BAGIAN TEKS |
Selasa, 18 Juni 2013

tawassul dengan amal sholeh



BAB I
PENDAHULUAN
1.1   Latar Belakang Masalah
Sekarang, masyarakat islam banyak sekali yang tidak tahu tentang Tawassul dan Wasilah. Secara umumnya tawassul beerti mengambil sesuatu sebab yang dibenarkan syara’ untuk mendekatkan diri kepada Allah swt.
Atau, melakukan sesuatu ibadah, yang mana ibadah tersebut dijadikan perantara untuk mendapat keredhaannya.Tawassul biasanya berkait dengan doa, dimana seseorang yang berdoa menjadikan sesuatu sebagai perantara supaya doanya dikabulkan oleh Allah.
Sebagai contoh : “Wahai Allah yang maha pengampun, ampunkanlah aku.”
       Didalam doa ini, si pendoa menjadikan sifat Allah yang maha pengampun, sebagai wasilah(perantara) agar Allah mengampunkan doanya.
1.2 Perumusan Masalah
Berdasarkan latar belakang masalah di atas dapat dirumuskan permasalah sebagai berikut:
1.      Apa Pengertian Tawassul?
2.      Jelaskan Jenis-jenis Tawassul?
3.       Apa dalil tentang Tawassul?
4.      Kenapa kita lebih baik bertawassul dengan orang yang sholeh?

Entri koleksi

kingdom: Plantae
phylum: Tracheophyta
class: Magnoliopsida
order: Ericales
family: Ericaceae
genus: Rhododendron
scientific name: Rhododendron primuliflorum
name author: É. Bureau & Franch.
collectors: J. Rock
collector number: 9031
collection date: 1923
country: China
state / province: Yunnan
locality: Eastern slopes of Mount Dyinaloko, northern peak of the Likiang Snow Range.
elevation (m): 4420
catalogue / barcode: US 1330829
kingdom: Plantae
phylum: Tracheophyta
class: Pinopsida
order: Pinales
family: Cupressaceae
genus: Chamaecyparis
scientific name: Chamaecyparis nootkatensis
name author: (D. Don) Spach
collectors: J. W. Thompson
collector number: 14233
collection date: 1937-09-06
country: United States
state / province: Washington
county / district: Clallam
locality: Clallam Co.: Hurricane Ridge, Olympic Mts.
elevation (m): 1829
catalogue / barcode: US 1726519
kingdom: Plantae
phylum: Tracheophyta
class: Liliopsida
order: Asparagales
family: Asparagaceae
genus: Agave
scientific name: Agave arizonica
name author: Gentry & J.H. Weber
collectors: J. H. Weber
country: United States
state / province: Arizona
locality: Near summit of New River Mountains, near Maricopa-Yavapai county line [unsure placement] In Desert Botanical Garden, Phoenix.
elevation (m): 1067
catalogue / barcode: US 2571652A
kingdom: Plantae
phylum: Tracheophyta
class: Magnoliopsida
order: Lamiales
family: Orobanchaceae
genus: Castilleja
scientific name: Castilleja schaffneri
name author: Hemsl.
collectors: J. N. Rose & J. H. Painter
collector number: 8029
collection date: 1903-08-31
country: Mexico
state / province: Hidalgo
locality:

TUGAS YANG DIMINTA |
a) Dalam contoh doa pada teks tentang tawassul, apa yang dijadikan wasilah oleh si pendoa?
b) Kutip baris-baris daftar, dimulai dari baris yang memuat "catalogue / barcode: US 2571652A" dan berhenti pada baris terakhir daftar.
Teks dan daftar ini tidak memiliki hubungan satu sama lain.

JAWABAN LATIHAN |
a) Sifat Allah yang maha pengampun.

b)
catalogue / barcode: US 2571652A
kingdom: Plantae
phylum: Tracheophyta
class: Magnoliopsida
order: Lamiales
family: Orobanchaceae
genus: Castilleja
scientific name: Castilleja schaffneri
name author: Hemsl.
collectors: J. N. Rose & J. H. Painter
collector number: 8029
collection date: 1903-08-31
country: Mexico
state / province: Hidalgo
locality:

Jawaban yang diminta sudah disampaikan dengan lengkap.